In the Scheme of Things
by
Nan Russell
Aug 9, 2016
Life Choices
They said she was the "winning-est coach" ever with 38 winning seasons, and more NCAA college basketball games won than any coach, man or woman. Pat Summit, former University of Tennessee women's basketball coach, died recently at 64 having been diagnosed five years ago with early onset dementia, the Alzheimer's type.
I've always admired her career achievements and ground breaking contributions to women's sports equality. But, it's her interview with Robin Roberts after that diagnosis that stays with me. Asked by Roberts about the diagnosis, Pat responded, "It may not be the best thing, but you just gotta make it what it is and keep living your life."
That is the choice. It is the choice for us, too, even though most of us won't ever have to deal with a diagnosis like the one Pat Summit received.
Too often we don't make that choice -- "the keep living your life" part -- even when smaller bumps hit our life, let alone the big ones. We get derailed by our broken relationships, career disappointments, health or financial setbacks, or fixed mindsets. We languish in woe-is-me pools and stay stuck in our ground-hog days, hitting replay again and again over something that can't be changed.

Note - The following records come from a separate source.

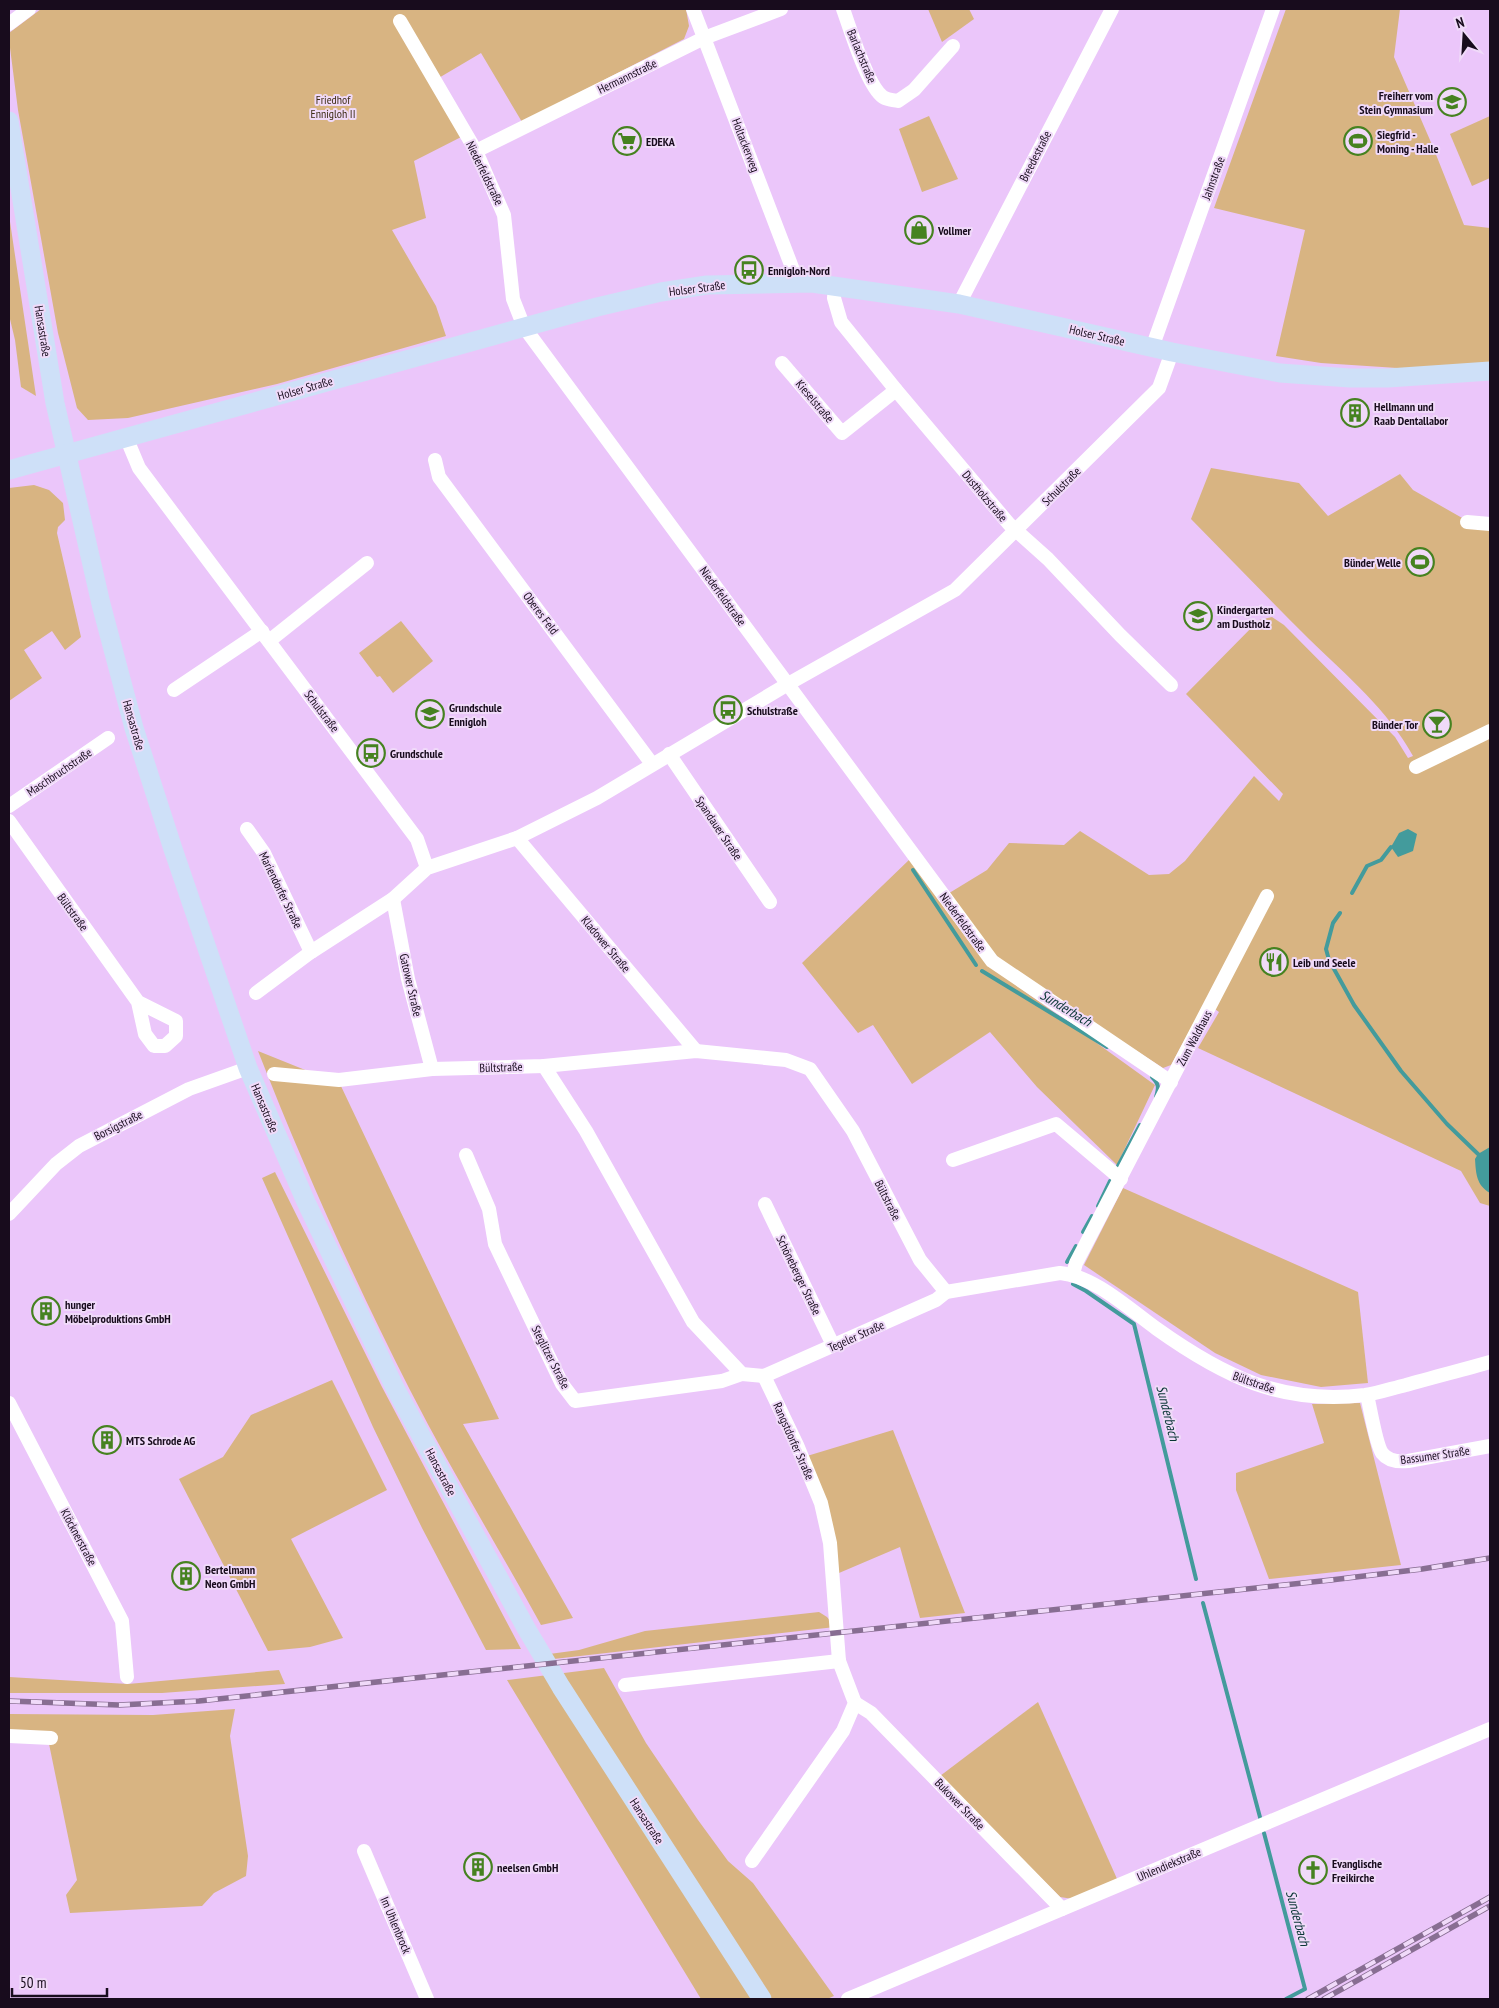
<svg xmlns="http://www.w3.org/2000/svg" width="1499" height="2008" viewBox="0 0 1499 2008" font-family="'PT Sans Narrow',sans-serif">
<rect width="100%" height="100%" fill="#ebc6fa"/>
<g fill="#d8b482">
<polygon points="41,9 686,9 689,26 684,39 522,122 481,53 437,79 469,133 414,161 426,218 392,230 436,306 446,336 277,384 128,418 88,420 77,408 58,333 18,110 9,40 9,33"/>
<polygon points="928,9 969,9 974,19 942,42"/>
<polygon points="1286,9 1400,9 1394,57 1433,147 1464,225 1490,228 1490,362 1428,370 1321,363 1276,356 1305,230 1214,208"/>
<polygon points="929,116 958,179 922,192 899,129"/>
<polygon points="1490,116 1490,178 1472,186 1450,134"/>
<polygon points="9,215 36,396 21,387 15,340 9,315"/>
<path d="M1211,468L1299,483L1328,516L1400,474L1413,490L1464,519L1490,528V1206L1480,1203L1461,1171L1198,1048L1219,1012L1205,1002L1171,1065L1163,1068L1010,969L985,945L946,895L987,870L1009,843L1064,845L1080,831L1149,875L1169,874L1185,861L1254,776L1279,801L1283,794L1186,694L1259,620L1272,617L1284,625L1395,737L1408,758L1413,756C1388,710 1346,675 1309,639C1269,599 1230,559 1191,519Z"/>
<polygon points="34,485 49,490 63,503 65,520 58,527 57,533 81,637 65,650 52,631 24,650 42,678 9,701 9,488"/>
<polygon points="401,621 433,661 393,693 380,676 377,677 359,653"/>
<polygon points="910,859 998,972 1155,1085 1117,1165 1037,1087 990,1032 912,1084 873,1025 858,1033 802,963"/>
<path d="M258,1051L340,1084L499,1419L463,1424L573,1618L541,1625C498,1547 451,1470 410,1390C354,1280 303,1166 258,1051Z"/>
<polygon points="275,1172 382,1387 521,1649 486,1650 422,1528 373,1427 262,1178"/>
<polygon points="1123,1188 1358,1292 1368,1383 1321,1387 1261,1375 1215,1353 1084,1265"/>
<polygon points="332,1380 387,1490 291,1539 343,1638 310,1647 268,1651 179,1479 223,1457 251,1415"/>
<polygon points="1360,1403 1401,1565 1269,1579 1236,1490 1236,1473 1324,1443 1312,1404"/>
<polygon points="893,1430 965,1613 920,1618 900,1547 839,1573 807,1456"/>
<polygon points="819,1612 827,1617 835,1627 545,1660 542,1655 579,1650 645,1631"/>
<polygon points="604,1668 646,1743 698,1820 728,1861 753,1883 834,1996 827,1999 701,1999 507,1680"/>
<polygon points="279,1670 285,1684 162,1693 9,1693 9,1677 128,1684"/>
<polygon points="1038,1702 1118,1881 1073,1899 1060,1897 940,1776"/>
<polygon points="235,1709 230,1736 248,1856 246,1876 214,1893 202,1906 70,1913 66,1895 77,1880 48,1739 9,1737 9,1714 153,1715"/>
</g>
<g fill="#439b9c">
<polygon points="1408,829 1417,834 1413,851 1398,857 1391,847 1399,833"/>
<path d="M1490,1147V1193C1476,1185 1476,1173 1475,1159L1478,1154Z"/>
</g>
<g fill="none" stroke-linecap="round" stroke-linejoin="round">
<g stroke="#439b9c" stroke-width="4">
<polyline points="913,870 976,965"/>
<polyline points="1352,893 1367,866 1381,860 1391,847"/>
<polyline points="1340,913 1333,923 1326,949 1329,960 1354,1005 1401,1071 1447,1124 1478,1154"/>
<polyline points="982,971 1107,1047"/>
<path d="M1152,1077C1159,1084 1159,1087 1156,1097"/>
<polyline points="1118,1166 1140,1125"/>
<polyline points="1098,1206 1110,1181"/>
<polyline points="1083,1232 1092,1216"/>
<polyline points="1067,1262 1076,1246"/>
<polyline points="1073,1284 1086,1291 1134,1324 1196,1579"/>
<polyline points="1203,1603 1261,1821"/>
<polyline points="1264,1833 1305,1989 1286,1999"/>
</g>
<g stroke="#fff" stroke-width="14">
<polyline points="693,9 798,283"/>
<path d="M843,9C850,28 867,86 883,97C888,100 893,100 898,101L914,90L953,46"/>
<polyline points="400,21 476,151 504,215 513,299 524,327 992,961 1171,1082"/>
<polyline points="9,24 29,9"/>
<polyline points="476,151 704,38 781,9"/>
<polyline points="835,285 834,298 841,322 896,390 1009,524 1048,559 1120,635 1171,685"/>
<polyline points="959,304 1112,9"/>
<polyline points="1152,348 1273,9"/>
<polyline points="782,363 842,433 896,390"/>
<polyline points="126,437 139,468 417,839 427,868"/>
<polyline points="435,460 439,477 652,764"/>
<polyline points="1467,522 1490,524"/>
<polyline points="269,641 367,563"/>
<polyline points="174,690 262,631"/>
<polyline points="669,754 770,902"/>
<polyline points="1416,767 1490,731"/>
<polyline points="9,806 108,738"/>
<polyline points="9,821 138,1002 145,1034 154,1046 165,1046 176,1036 176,1021 138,1002"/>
<polyline points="247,829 264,853 311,952"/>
<polyline points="517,838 696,1051"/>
<polyline points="393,899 408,979 432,1069"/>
<polyline points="256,993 311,952 393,899 427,868 517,838 597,798 788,684 955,590 1159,388 1172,352"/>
<path d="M544,1066L586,1131L693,1322L742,1374L764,1376L936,1300L946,1292L1060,1273C1094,1276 1129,1309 1157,1329C1223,1376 1281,1405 1365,1395C1379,1393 1393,1388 1406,1385C1434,1377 1462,1370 1490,1362"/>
<polyline points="274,1074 339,1080 432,1069 544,1066 696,1051 786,1060 810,1069 853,1131 920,1260 946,1292"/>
<polyline points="466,1155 489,1209 495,1244 562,1384 575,1401 722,1381 742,1374"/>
<polyline points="953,1160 1056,1124 1121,1179"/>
<polyline points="765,1204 833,1345"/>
<polyline points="9,1214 56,1164 79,1146 189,1089 248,1068"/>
<polyline points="1073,1274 1076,1263 1267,896"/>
<path d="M1367,1395C1370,1407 1376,1445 1382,1453C1388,1461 1398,1462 1408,1461L1490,1446"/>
<polyline points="9,1403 122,1621 127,1677"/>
<polyline points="625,1685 839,1661"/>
<polyline points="855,1703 871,1713 1062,1909"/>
<polyline points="9,1736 51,1738"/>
<polyline points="364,1851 427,1999"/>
<polyline points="752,1861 843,1731 855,1703 839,1661 830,1543 821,1503 797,1445 764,1376"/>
<polyline points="848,1999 1490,1729"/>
</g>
<g stroke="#cee0f8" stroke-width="19">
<polyline points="9,121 55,403 101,604 134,728 173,849 248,1068 306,1202 395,1388 526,1628 561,1687 762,1999"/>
<polyline points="9,470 597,307 661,292 707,285 812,283 959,304 1172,352 1280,373 1350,378 1388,378 1490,371"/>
</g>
<defs>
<g id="rail">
<polyline points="9,1701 119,1705 199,1701 1331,1580 1422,1569 1490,1558"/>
<polyline points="1308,1999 1490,1897"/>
<polyline points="1324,1999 1490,1906"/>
</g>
</defs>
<use href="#rail" stroke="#886e92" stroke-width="5.5"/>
<use href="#rail" stroke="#f0daf9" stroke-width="4" stroke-dasharray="11" stroke-linecap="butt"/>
</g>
<defs>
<symbol id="school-ring" viewBox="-11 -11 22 22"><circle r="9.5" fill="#f0daf9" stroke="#468220" stroke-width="1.5"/><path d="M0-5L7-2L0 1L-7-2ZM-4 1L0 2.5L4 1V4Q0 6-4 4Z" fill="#468220"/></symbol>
<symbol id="supermarket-ring" viewBox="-11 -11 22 22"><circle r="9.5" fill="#f0daf9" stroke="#468220" stroke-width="1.5"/><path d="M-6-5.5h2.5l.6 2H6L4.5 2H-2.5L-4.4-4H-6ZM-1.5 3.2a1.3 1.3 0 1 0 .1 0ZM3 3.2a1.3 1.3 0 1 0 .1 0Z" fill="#468220"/></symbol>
<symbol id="stadium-ring" viewBox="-11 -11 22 22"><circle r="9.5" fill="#f0daf9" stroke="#468220" stroke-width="1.5"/><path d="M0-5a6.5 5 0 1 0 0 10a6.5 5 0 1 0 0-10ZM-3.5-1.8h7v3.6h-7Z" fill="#468220"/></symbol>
<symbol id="shop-ring" viewBox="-11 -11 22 22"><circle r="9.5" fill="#f0daf9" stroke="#468220" stroke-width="1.5"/><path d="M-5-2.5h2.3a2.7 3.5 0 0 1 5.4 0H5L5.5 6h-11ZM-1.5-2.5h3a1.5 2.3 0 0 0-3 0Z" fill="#468220"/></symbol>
<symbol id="bus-ring" viewBox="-11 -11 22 22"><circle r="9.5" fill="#f0daf9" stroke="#468220" stroke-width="1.5"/><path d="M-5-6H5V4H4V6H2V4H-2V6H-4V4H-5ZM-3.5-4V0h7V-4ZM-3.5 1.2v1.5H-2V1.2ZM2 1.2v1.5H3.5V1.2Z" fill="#468220"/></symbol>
<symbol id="building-ring" viewBox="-11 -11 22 22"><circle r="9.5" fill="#f0daf9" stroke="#468220" stroke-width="1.5"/><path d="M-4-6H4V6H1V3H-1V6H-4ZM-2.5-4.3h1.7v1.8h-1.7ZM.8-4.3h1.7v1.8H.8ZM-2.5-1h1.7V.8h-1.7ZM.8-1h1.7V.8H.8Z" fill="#468220"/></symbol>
<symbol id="bar-ring" viewBox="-11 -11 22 22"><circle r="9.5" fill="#f0daf9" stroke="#468220" stroke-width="1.5"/><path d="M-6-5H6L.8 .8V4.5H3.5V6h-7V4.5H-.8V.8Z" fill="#468220"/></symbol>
<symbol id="restaurant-ring" viewBox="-11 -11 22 22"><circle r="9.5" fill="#f0daf9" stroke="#468220" stroke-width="1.5"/><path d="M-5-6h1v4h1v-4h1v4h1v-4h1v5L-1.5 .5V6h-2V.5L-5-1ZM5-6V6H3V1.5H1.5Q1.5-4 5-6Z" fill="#468220"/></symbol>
<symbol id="church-ring" viewBox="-11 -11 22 22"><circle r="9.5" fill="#f0daf9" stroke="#468220" stroke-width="1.5"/><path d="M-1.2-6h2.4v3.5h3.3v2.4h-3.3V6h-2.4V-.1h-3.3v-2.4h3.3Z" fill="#468220"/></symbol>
</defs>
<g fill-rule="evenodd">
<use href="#school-ring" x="1436" y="86" width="32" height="32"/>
<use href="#supermarket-ring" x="611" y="125" width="32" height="32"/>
<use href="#stadium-ring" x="1342" y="125" width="32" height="32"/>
<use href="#shop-ring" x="903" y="214" width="32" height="32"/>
<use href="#bus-ring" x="733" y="254" width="32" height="32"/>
<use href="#building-ring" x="1339" y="397" width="32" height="32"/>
<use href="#stadium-ring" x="1404" y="546" width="32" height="32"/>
<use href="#school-ring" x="1182" y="600" width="32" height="32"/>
<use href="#bus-ring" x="712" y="694" width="32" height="32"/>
<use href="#school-ring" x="414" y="698" width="32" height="32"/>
<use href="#bar-ring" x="1421" y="708" width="32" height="32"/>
<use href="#bus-ring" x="355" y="737" width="32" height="32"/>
<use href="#restaurant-ring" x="1258" y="946" width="32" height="32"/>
<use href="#building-ring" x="30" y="1295" width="32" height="32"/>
<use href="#building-ring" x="91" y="1424" width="32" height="32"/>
<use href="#building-ring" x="170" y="1560" width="32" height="32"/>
<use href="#building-ring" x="462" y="1851" width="32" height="32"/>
<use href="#church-ring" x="1297" y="1854" width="32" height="32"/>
</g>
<g text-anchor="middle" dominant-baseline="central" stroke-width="4" stroke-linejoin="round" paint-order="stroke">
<g font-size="12" fill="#180c1d" stroke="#f0daf9">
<text transform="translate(862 56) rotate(67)">Barlachstraße</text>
<text transform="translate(627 76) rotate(-26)">Hermannstraße</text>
<text transform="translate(746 145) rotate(69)">Holtackerweg</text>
<text transform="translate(1035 156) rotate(-63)">Breedestraße</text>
<text transform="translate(485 173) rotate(64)">Niederfeldstraße</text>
<text transform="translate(1213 178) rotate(-70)">Jahnstraße</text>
<text transform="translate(697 288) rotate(-7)">Holser Straße</text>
<text transform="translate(43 331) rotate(81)">Hansastraße</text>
<text transform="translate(1097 335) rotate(13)">Holser Straße</text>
<text transform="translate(305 388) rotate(-16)">Holser Straße</text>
<text transform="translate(815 401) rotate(50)">Kieselstraße</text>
<text transform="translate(1061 486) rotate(-45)">Schulstraße</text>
<text transform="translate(985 496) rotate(50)">Dustholzstraße</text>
<text transform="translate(723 596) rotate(54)">Niederfeldstraße</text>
<text transform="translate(541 613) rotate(53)">Oberes Feld</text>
<text transform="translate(322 711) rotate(53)">Schulstraße</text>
<text transform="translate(134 725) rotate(74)">Hansastraße</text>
<text transform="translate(59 772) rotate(-34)">Maschbruchstraße</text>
<text transform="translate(719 828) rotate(56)">Spandauer Straße</text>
<text transform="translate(281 890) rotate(64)">Mariendorfer Straße</text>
<text transform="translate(73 912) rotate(54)">Bültstraße</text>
<text transform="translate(963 922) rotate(54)">Niederfeldstraße</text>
<text transform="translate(606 944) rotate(50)">Kladower Straße</text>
<text transform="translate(411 985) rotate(77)">Gatower Straße</text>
<text transform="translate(1194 1038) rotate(-62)">Zum Waldhaus</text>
<text transform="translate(501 1067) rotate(-2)">Bültstraße</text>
<text transform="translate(265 1108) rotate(67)">Hansastraße</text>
<text transform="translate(118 1125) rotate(-27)">Borsigstraße</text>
<text transform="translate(888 1200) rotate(63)">Bültstraße</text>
<text transform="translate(799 1275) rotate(64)">Schöneberger Straße</text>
<text transform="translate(856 1336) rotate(-24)">Tegeler Straße</text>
<text transform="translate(551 1357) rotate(63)">Steglitzer Straße</text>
<text transform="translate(1254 1382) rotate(19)">Bültstraße</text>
<text transform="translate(794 1441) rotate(66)">Rangstdorfer Straße</text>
<text transform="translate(1435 1455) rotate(-8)">Bassumer Straße</text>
<text transform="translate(441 1472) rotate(62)">Hansastraße</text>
<text transform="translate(79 1537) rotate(62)">Klöcknerstraße</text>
<text transform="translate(960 1804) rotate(46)">Bukower Straße</text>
<text transform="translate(647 1821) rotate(57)">Hansastraße</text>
<text transform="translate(1169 1864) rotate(-23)">Uhlendiekstraße</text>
<text transform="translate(396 1925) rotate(67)">Im Uhlenbrock</text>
</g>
<g font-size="12" font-weight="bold" fill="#180c1d" stroke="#f0daf9" text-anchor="start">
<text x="1433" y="95" text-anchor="end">Freiherr vom<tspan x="1433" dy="14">Stein Gymnasium</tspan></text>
<text x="1377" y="134">Siegfrid -<tspan x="1377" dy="14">Moning - Halle</tspan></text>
<text x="646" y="141">EDEKA</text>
<text x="938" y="230">Vollmer</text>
<text x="768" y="270">Ennigloh-Nord</text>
<text x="1374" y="406">Hellmann und<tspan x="1374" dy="14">Raab Dentallabor</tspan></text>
<text x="1401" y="562" text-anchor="end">Bünder Welle</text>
<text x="1217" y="609">Kindergarten<tspan x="1217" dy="14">am Dustholz</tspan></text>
<text x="449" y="707">Grundschule<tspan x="449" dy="14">Ennigloh</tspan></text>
<text x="747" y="710">Schulstraße</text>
<text x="1418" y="724" text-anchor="end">Bünder Tor</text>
<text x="390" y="753">Grundschule</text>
<text x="1293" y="962">Leib und Seele</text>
<text x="65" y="1304">hunger<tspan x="65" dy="14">Möbelproduktions GmbH</tspan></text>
<text x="126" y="1440">MTS Schrode AG</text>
<text x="205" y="1569">Bertelmann<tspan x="205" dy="14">Neon GmbH</tspan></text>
<text x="1332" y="1863">Evanglische<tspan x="1332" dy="14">Freikirche</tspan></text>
<text x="497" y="1867">neelsen GmbH</text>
</g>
<g font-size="12" fill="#3c2c13" stroke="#f0daf9">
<text x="333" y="99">Friedhof<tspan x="333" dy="14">Ennigloh II</tspan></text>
</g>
<g font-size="14" font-style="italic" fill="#093535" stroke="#f0daf9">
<text transform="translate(1066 1008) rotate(31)">Sunderbach</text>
<text transform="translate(1168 1413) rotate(76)">Sunderbach</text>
<text transform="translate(1298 1918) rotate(75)">Sunderbach</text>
</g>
</g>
<rect width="1499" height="2008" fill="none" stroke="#180c1d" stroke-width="20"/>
<g transform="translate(1464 35) rotate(342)" stroke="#f0daf9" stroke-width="4" paint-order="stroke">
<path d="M0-4L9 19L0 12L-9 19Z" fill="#180c1d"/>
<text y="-8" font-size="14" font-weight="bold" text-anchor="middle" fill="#180c1d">N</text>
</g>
<path d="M12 1988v8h95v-8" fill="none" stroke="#180c1d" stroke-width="2.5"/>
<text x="20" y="1988" font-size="15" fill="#180c1d" stroke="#f0daf9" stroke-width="4" paint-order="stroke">50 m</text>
</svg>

I've been there a few times myself, remaining too long in a mental dark-hole -- the emotional equivalent of putting one's life-on-hold -- waiting for a big win or positive happening to re-engage life; or locked behind some magical-thinking door while attempting to get back a life that's no longer here, free from that unwanted change. I know what it's like to feel upside down in an upright world.
Life can do that to us. It can change in an instant from what is "normal" or even "normal chaos" to something unimagined or vastly different. One day most things are fine; the next nothing is. We can't control if someone we love develops serious health problems, our house is destroyed by fire, or the company we work for goes bankrupt. There's a lot in life we can't control.
The reality is no one gets a perfect life. Pat Summit's life and death are a reminder of that. For all of us, in the scheme of things, there are rough patches, tragedies, difficulties, and loss; there's also love, laughter, opportunity, and choice.
In the words of holocaust survivor, physician, and author Viktor Frankl: "Forces beyond your control can take away everything you possess except one thing, your freedom to choose how you will respond to the situation." I hope if your world is turned upside down or your path gets too rocky, you'll remember Pat Summit's spirited philosophy and just "make it what it is and keep living your life."